Your resume highlights your skills, industry experience, education, and more. But if you do not update your resume at appropriate times, your resume could become “stale.” In this instance, you could miss out on opportunities to achieve your career goals.
There is no telling when new career opportunities will arise. If you keep your resume up to date, you’ll be well-equipped to capitalize on these opportunities — regardless of when they come your way.
Ultimately, there are various milestones that dictate when you should update your resume, such as:
1. You Start a New Job
Landing a new job is a significant achievement — now, you need to add this position to your resume. But if you are starting a new role at a new company, you have not yet performed the tasks outlined in the job description, and you need to update your resume accordingly.
When you start a new job, update your resume’s career summary section. As you perform different job tasks, continue to revise your resume to reflect your day-to-day activities. That way, you can provide an accurate description of how you contribute to your company’s success.
2. You Get Promoted
A job promotion shows that your current employer values your work contributions. Meanwhile, it also requires you to add your new role to your resume to show your growth with your present company.
If you receive a job promotion, include details about your new job title and your prior role. Whenever possible, you should add information about why you received a job promotion.
3. You Earn a New Certification or Degree
You have myriad skills, and you are committed to learning new ones, too. Therefore, if you earn a new certification or degree, you should add this information to the education section of your resume.
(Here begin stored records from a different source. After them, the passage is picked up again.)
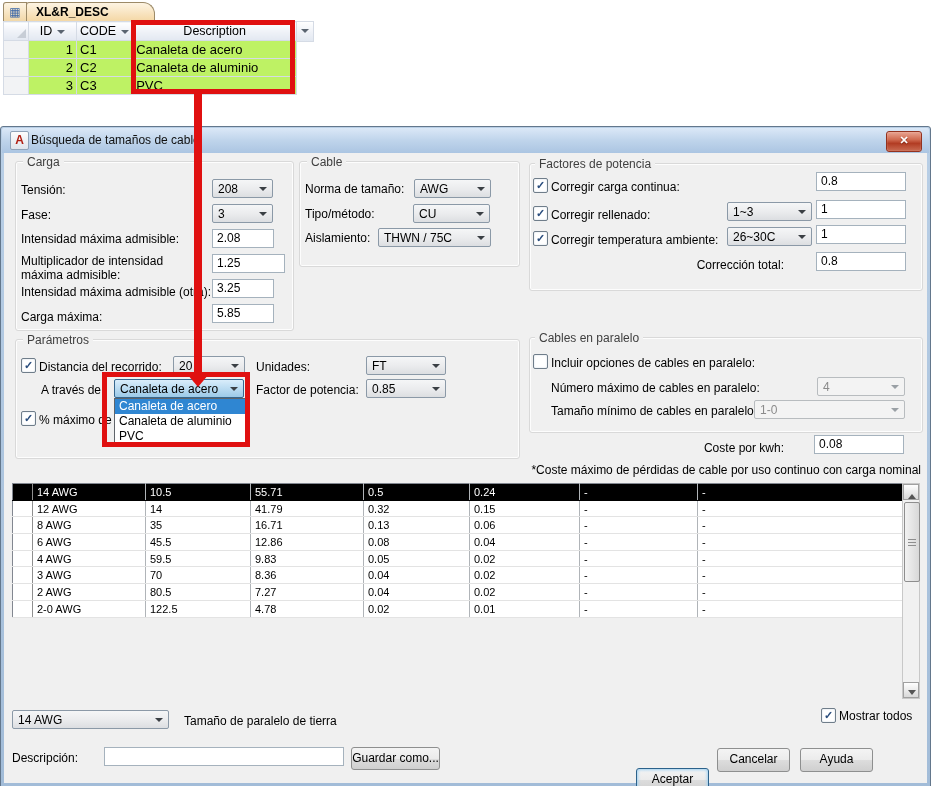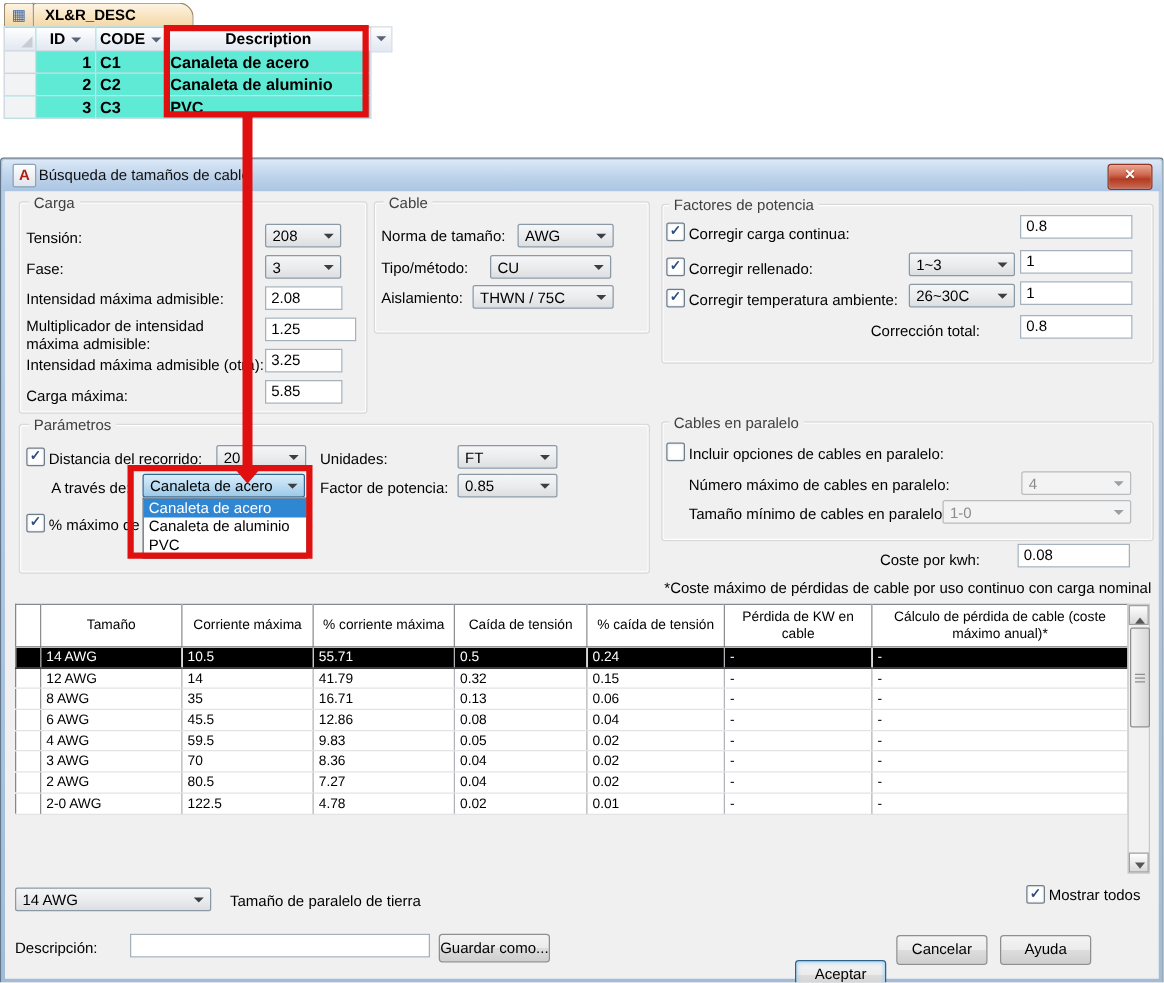--- a/index.html
+++ b/index.html
@@ -13,7 +13,7 @@
   .atab{left:26px;top:2px;width:118px;height:19px;background:linear-gradient(#fdf4e3,#f4d6a2);
         border:1px solid #9c8a68;border-bottom:none;border-radius:3px 12px 0 0;font-weight:bold;
         font-size:12px;line-height:19px;padding-left:9px;}
-  .atabl{left:3px;top:21px;border-collapse:collapse;background:#5eead4;font-weight:bold;}
+  .atabl{left:3px;top:21px;border-collapse:collapse;background:#bef264;}
   .atabl td{border:1px solid #d5dbe5;font-size:13px;height:17px;padding:0 3px;
             white-space:nowrap;overflow:hidden;}
   .atabl tr.ahead td{background:linear-gradient(#ffffff,#eef1f7 55%,#e2e8f1);text-align:center;

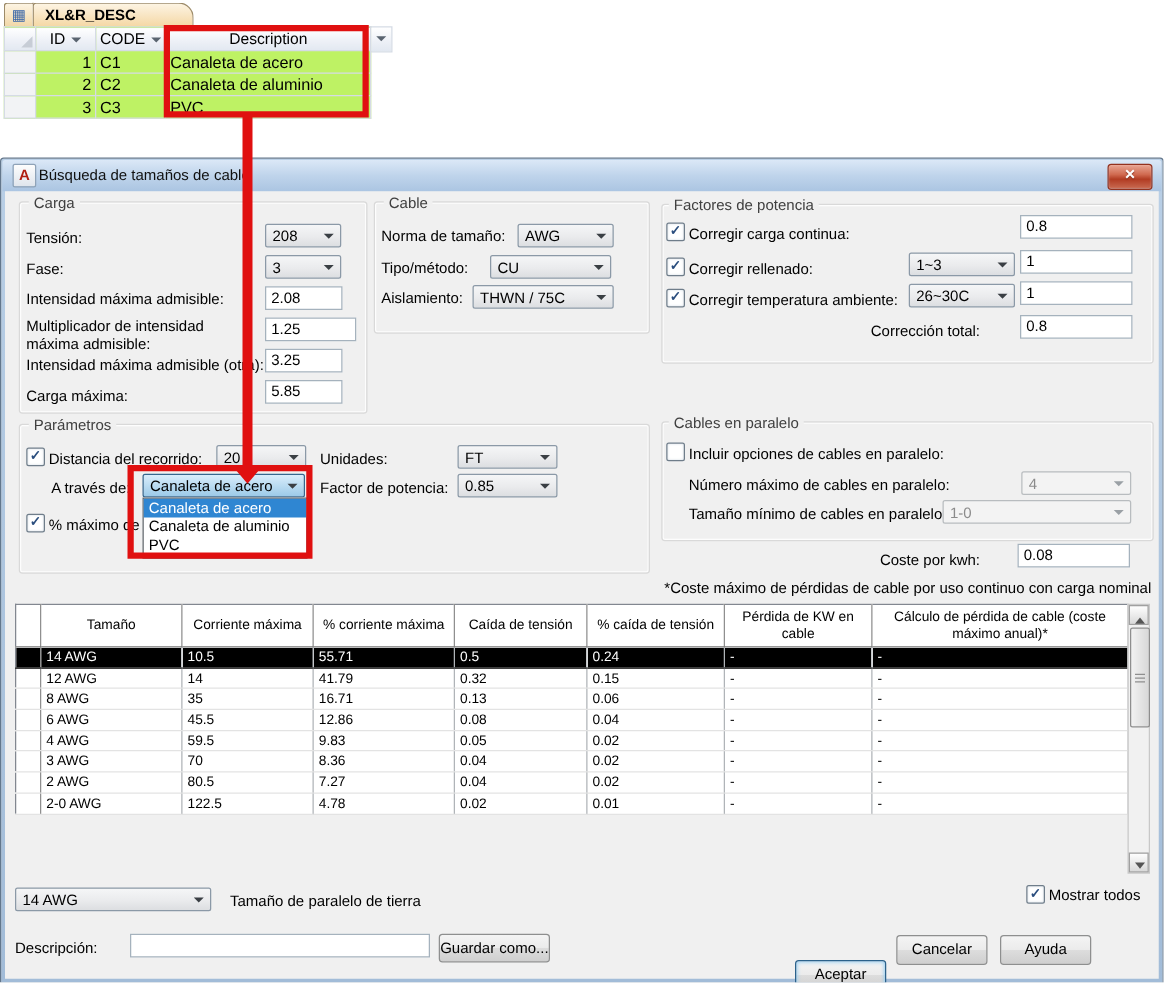--- a/index.html
+++ b/index.html
@@ -162,7 +162,7 @@
     <span class="abs lbl" style="left:304px;top:55px">Norma de tamaño:</span>
     <div class="abs combo" style="left:413px;top:52px;width:77px"><span>AWG</span><span class="arr"></span></div>
     <span class="abs lbl" style="left:304px;top:80px">Tipo/método:</span>
-    <div class="abs combo" style="left:391px;top:77px;width:97px"><span>CU</span><span class="arr"></span></div>
+    <div class="abs combo" style="left:412px;top:77px;width:77px"><span>CU</span><span class="arr"></span></div>
     <span class="abs lbl" style="left:304px;top:104px">Aislamiento:</span>
     <div class="abs combo" style="left:377px;top:101px;width:113px"><span>THWN / 75C</span><span class="arr"></span></div>
 

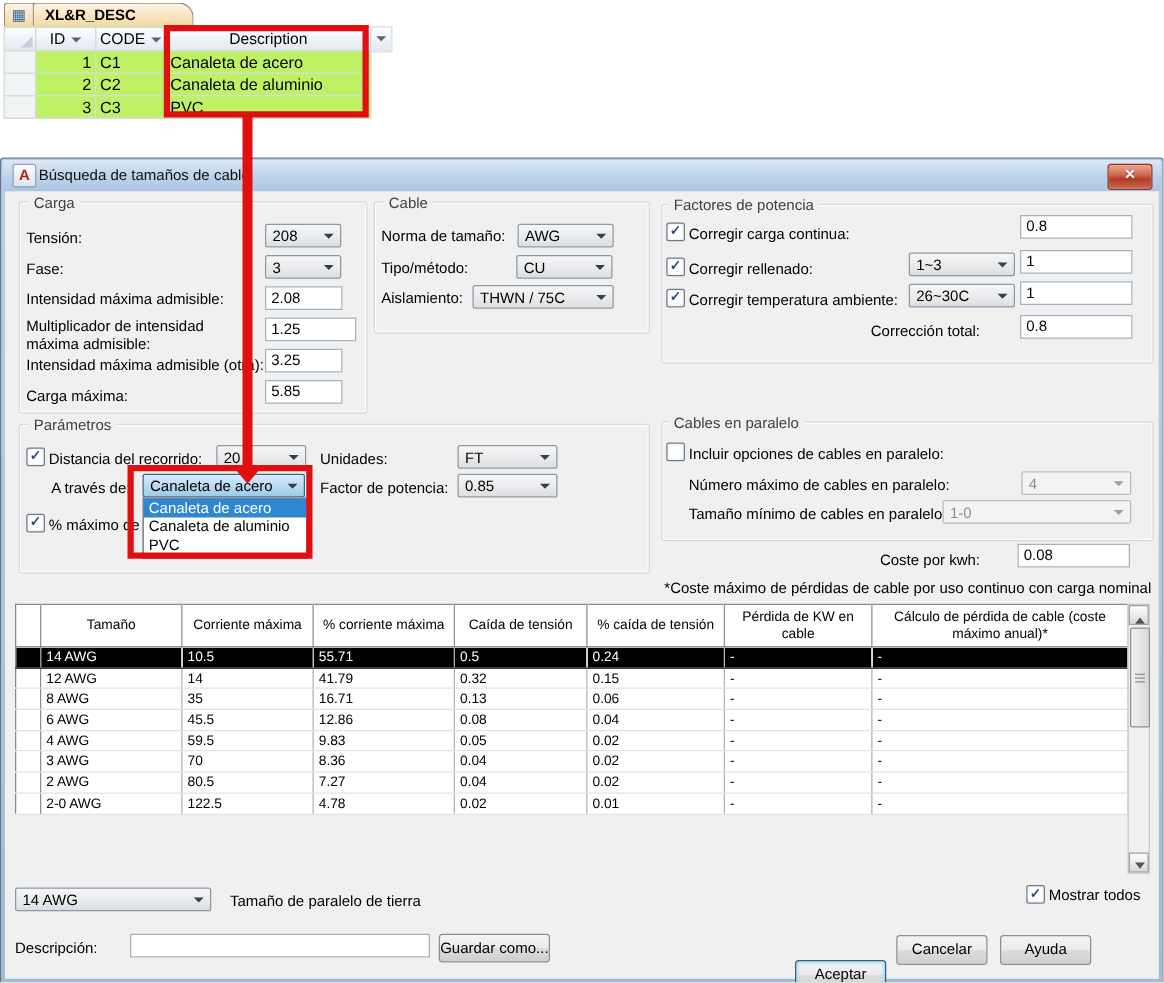--- a/index.html
+++ b/index.html
@@ -235,16 +235,6 @@
           <col style="width:205px">
         </colgroup>
       <tbody>
-          <tr class="rhead">
-        <td class="rsel"></td>
-        <td>Tamaño</td>
-        <td>Corriente máxima</td>
-        <td>% corriente máxima</td>
-        <td>Caída de tensión</td>
-        <td>% caída de tensión</td>
-        <td>Pérdida de KW en cable</td>
-        <td>Cálculo de pérdida de cable (coste máximo anual)*</td>
-      </tr>
       <tr class="sel">
             <td class="rsel"></td>
             <td>14 AWG</td>

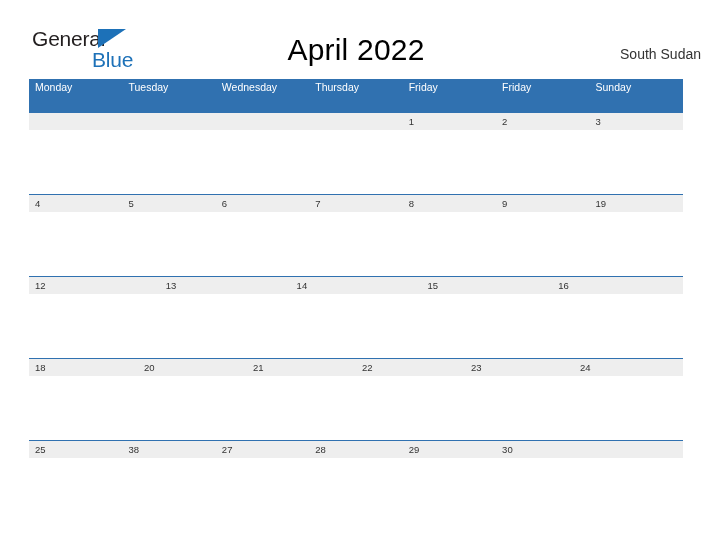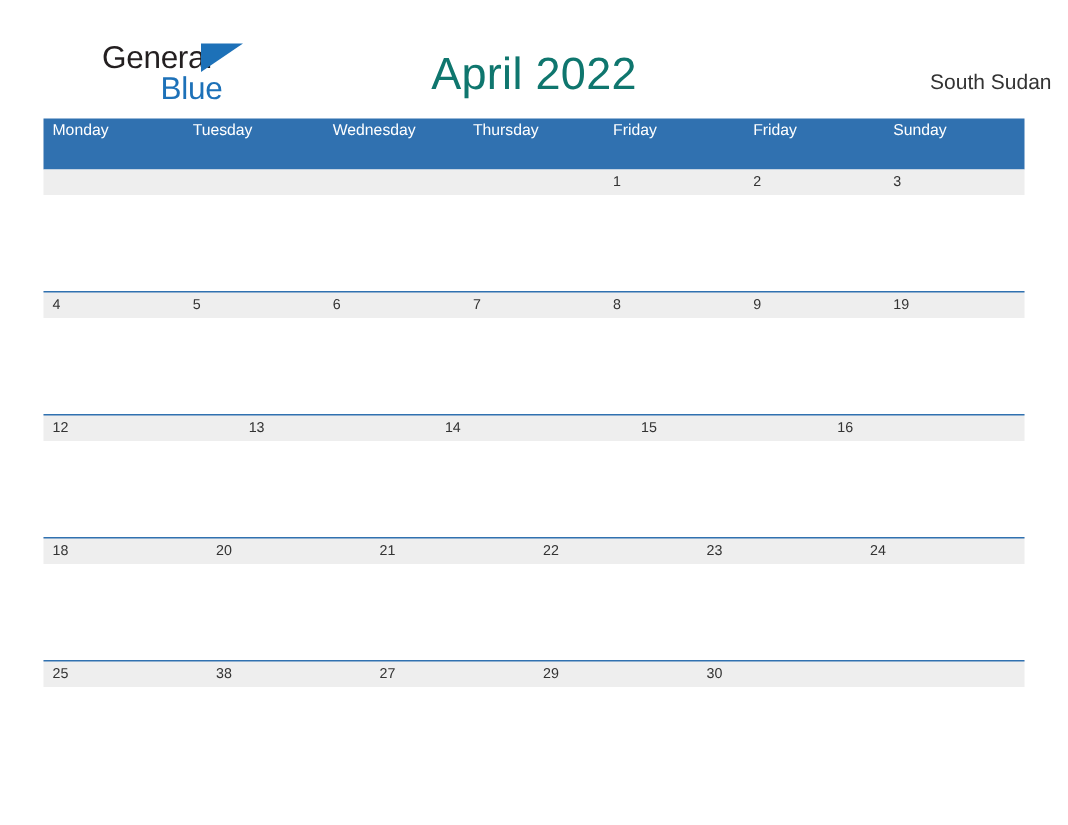--- a/index.html
+++ b/index.html
@@ -32,7 +32,6 @@
     height: 46px;
     line-height: 1;
     user-select: none;
-    margin-left: 36px;
   }
   .logo-row1 {
     position: relative;

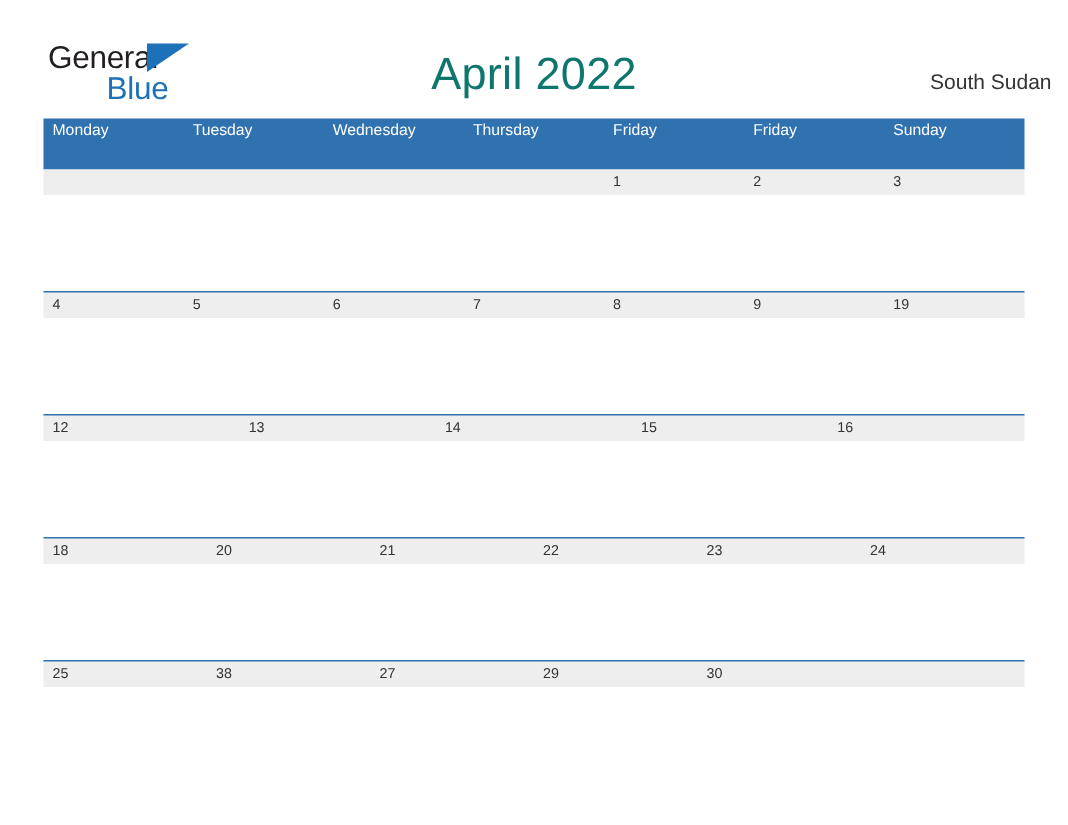--- a/index.html
+++ b/index.html
@@ -57,7 +57,7 @@
   }
   .logo-blue {
     position: absolute;
-    left: 39px;
+    left: 60px;
     top: 21px;
     font-size: 21px;
     letter-spacing: -0.2px;

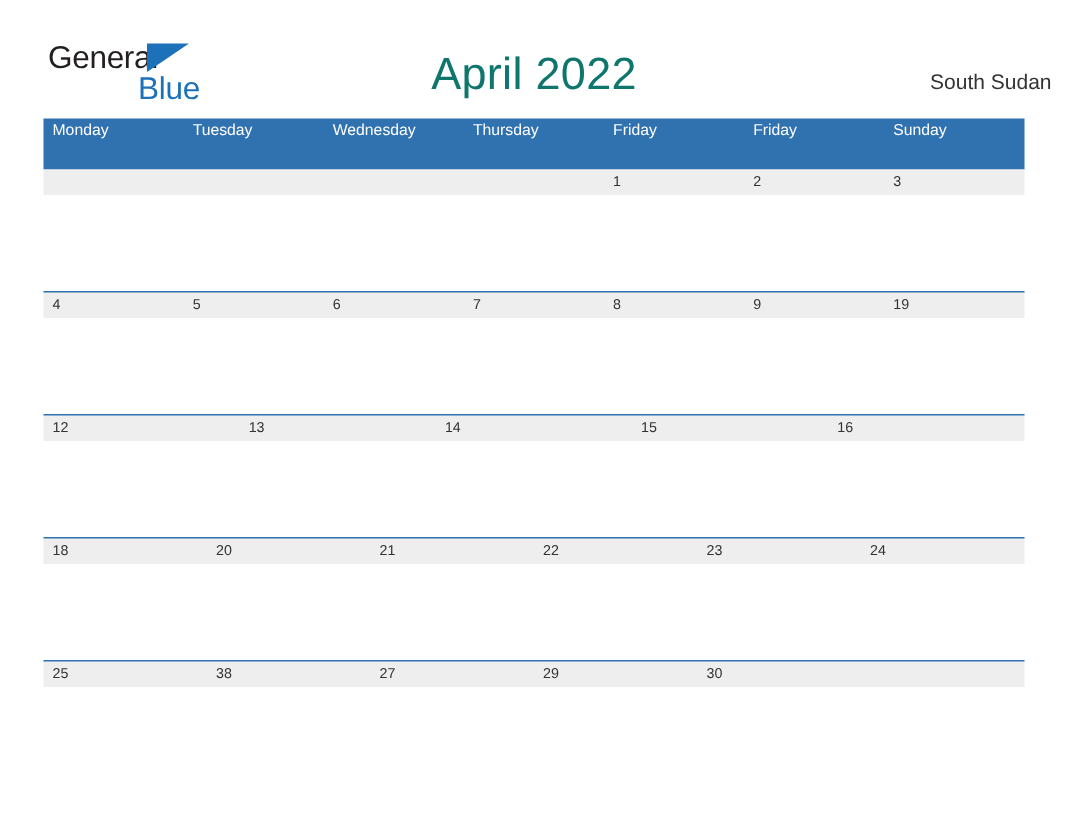--- a/index.html
+++ b/index.html
@@ -72,7 +72,7 @@
     top: 33px;
     text-align: center;
     font-size: 30px;
-    color: #0f766e;
+    color: #000000;
     font-family: "Liberation Sans", sans-serif;
     font-weight: normal;
     letter-spacing: 0.2px;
It is often beneficial to review your resume every few months to update your skills section as well. This allows you to remove any outdated skills from your resume, along with identifying skills you want to develop or improve.
4. You Get Laid Off
It can be tempting to shy away from the fact that you were laid off by a company. But it is important to note that a prospective employer will likely ask about why you were laid off during an interview. However, if you are upfront about why you were laid off on your resume, you can help job recruiters and hiring managers quickly determine if you are a good candidate for a new opportunity.
If you get laid off, you should also update your work experience to reflect any projects you are completing while you seek a new job. For example, if you volunteer with an industry organization in your community, you can include information about this on your resume. In doing so, you can show potential employers that you are actively involved in your industry as you pursue new career opportunities.